Neoyorquina de nacimiento, su origen hispano -cubano y español- la marcó culturalmente, por lo que Mercedes de Acosta se mantuvo en equilibrio entre la urbanidad efervescente del Nueva York de la alta sociedad y la nostalgia cálida de sus reminiscencias latinas. Todo ello la condujo a beberse a sorbos su deseo.
Las múltiples relaciones que mantuvo con algunas de las estrellas más importantes del siglo XX, cuyos nombres bastan para evocarlas -Garbo, Marlene, Isadora-, resultan muestra de su poderoso hechizo, pues supo conquistar a las hechiceras mayores.
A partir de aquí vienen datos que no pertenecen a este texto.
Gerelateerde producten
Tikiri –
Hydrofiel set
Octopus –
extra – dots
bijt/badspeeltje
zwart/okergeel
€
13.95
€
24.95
Su propia evolución personal, al ser educada como varón y luego decidir su expresión de género confesadamente andrógina, la adelantan a su modernidad porque, insistimos, el único camino que anduvo fue su libertad.
La poesía de Mercedes de Acosta es clara y directa, su discurso es un grito en la ventana de un rascacielos. La escritora observa el mundo que gira frenéticamente y donde la fuga sigue siendo el ansia, y la esperanza es la noche que comienza con un Martini entre los labios. No se escabulle de sus sentimientos, no ignora la fuerza poderosa de los ojos que la miran y la escudriñan, esos ojos que se preguntan a quién tienen enfrente. Tampoco ignora las desgracias e injusticias que conviven en la urbe, y denuncia, señala, se compadece.
Mercedes de Acosta nos llega ahora, que todo vuelve a cuestionarse cuando ya desbordamos con creces la era de la ciencia ficción, para brindar por su mirada desprejuiciada, su guiño simpático y su soledad íntima. Porque todos volvemos a casa para desprendernos de otras pieles y quedarnos a solas con nuestra ventana, ese rectángulo desde el que observamos el mundo, y lo odiamos, lo amamos, lo compartimos.
Al leer a Mercedes de Acosta logramos ponerle voz a su leyenda y descubrir a la intelectual que abrazó a los mitos, que escribió para el teatro de su tiempo, que desenmascaró la hipocresía de sus coetáneos en sus memorias tituladas Here Lies the Heart -rogamos su traducción al español-, que exigió el derecho al voto de las mujeres y que nunca vio dormir a la Gran Manzana porque, como ella, rodeada de todos, siempre fue imposeída.